For the Love of Imperfect Institutions
When I learned that this academic year commemorates the 50th anniversary of women at Yale College and the 150th anniversary of female students at Yale University, I paused. I wanted to cheer, but something held me back. Was it strictly white women? I wondered. We can’t celebrate that.
As a bit of research revealed, black women were in fact part of Yale College’s first co-ed entering class in 1969. And actually Yale Divinity School admitted women a bit earlier, with the first trailblazers arriving in 1932, and the first black woman graduating in 1945. Even so, I am compelled to ask, what kind of celebration is warranted when the institution in question, Yale itself, was rather late to the game? How do we celebrate something that is, on one hand, good and, on another, worthy of critique?
This anniversary prompts reflection on how we relate to institutions that disappoint and frustrate us, yet draw us in again and again because the world would likely be a worse place without them.
Those who know me know I have a track record of devoted relationships with imperfect institutions. My alma mater, the University of Virginia, was originally built by slaves. The Democratic Party, to which I’ve given a handful of professional years and anticipate giving more, does not always live up to its ideals of equity and justice. And my church, the Episcopal Church, though inclusive in important ways, remains about 90 percent white.
I count YDS in this group. I have come to love YDS deeply in the short year I’ve been here. The professors stretch the bounds of my intellect. The students call me deeper into community. And worship at Marquand Chapel has reignited my faith, making me laugh and cry, sing and shout.
But this community also falls short sometimes. When my peers tell me they do not feel heard or respected, I wince and remember that I walk these halls with more privilege than most.
Thinking about imperfect institutions reminds me of Albert O. Hirschman’s landmark text, Exit, Voice, and Loyalty (Harvard, 1970). In it, he presents two main ways of responding when a business, political party, church, or other institution fails to meet your standards. You can leave the system entirely, hoping your exit, along with that of others, goads the organization to change. Or you can stay and use your voice to shape the thing you hold dear. Agitate from the inside and advocate for higher standards or better policies. As a member of that institution, you have a mildly better chance that those in power will listen.
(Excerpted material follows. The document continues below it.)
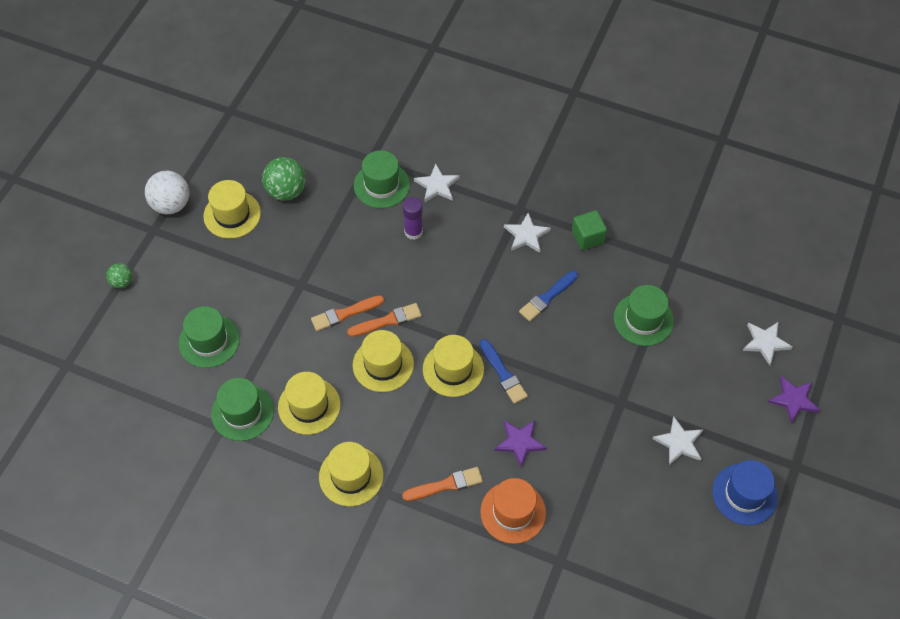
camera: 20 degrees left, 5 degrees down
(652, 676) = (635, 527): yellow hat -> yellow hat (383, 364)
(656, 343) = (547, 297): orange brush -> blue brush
Though I acknowledge the reasons people give for leaving institutions sometimes, I usually choose to stay and use my voice. I do this because I think it is more effective – and also because, as a Christian, I have a holy and powerful model for loving things that are imperfect.
Seeing that the world was broken, God did not give up or opt out. Instead, God performed the most radical act of love by entering creation in human form, not as a powerful king or wealthy landowner, but as the son of a poor unwed mother in a scandalous birth. Raised by Mary to love God and the world, Jesus grew up to be a healer whose interactions with sinners defied social norms and challenged conventions.
The act of loving something imperfect is not cause for complacency. Rather, it thrusts us into deeper engagement. This love is not sentimental or nostalgic. No. It is righteous. It labors, serves, and embodies a hallowed hope for change. “For all have sinned and fall short of the glory of God,” but all can be redeemed (Rom 3:23).
Believing this, I am prompted to participate, speak up, and do what I can to remake and redeem the imperfect institutions that I love. And I must be prepared to be remade and redeemed in the process. When we love, we change and are changed by it. I am a witness to this transformation, having already been remade and redeemed by the students, faculty, and staff at YDS. I am not the same person I was when I arrived, nor do I expect to graduate from this place the same person I am today. And as I change, I hope this institution does too.
There will be times in our lives when exit is the right choice. When we’ve been too hurt to persist, when our sanity is at stake, or when we’ve used our voice and nobody has listened, it may be time to leave. But here and now, I am heeding God’s call to love and engage at YDS because of, not despite, its imperfections. And in the end, I hope we’ll both be better for it.
Jessica Church ’21 M.Div. is student body president of Yale Divinity School. She has a background in progressive politics and plans to return to this work after graduation.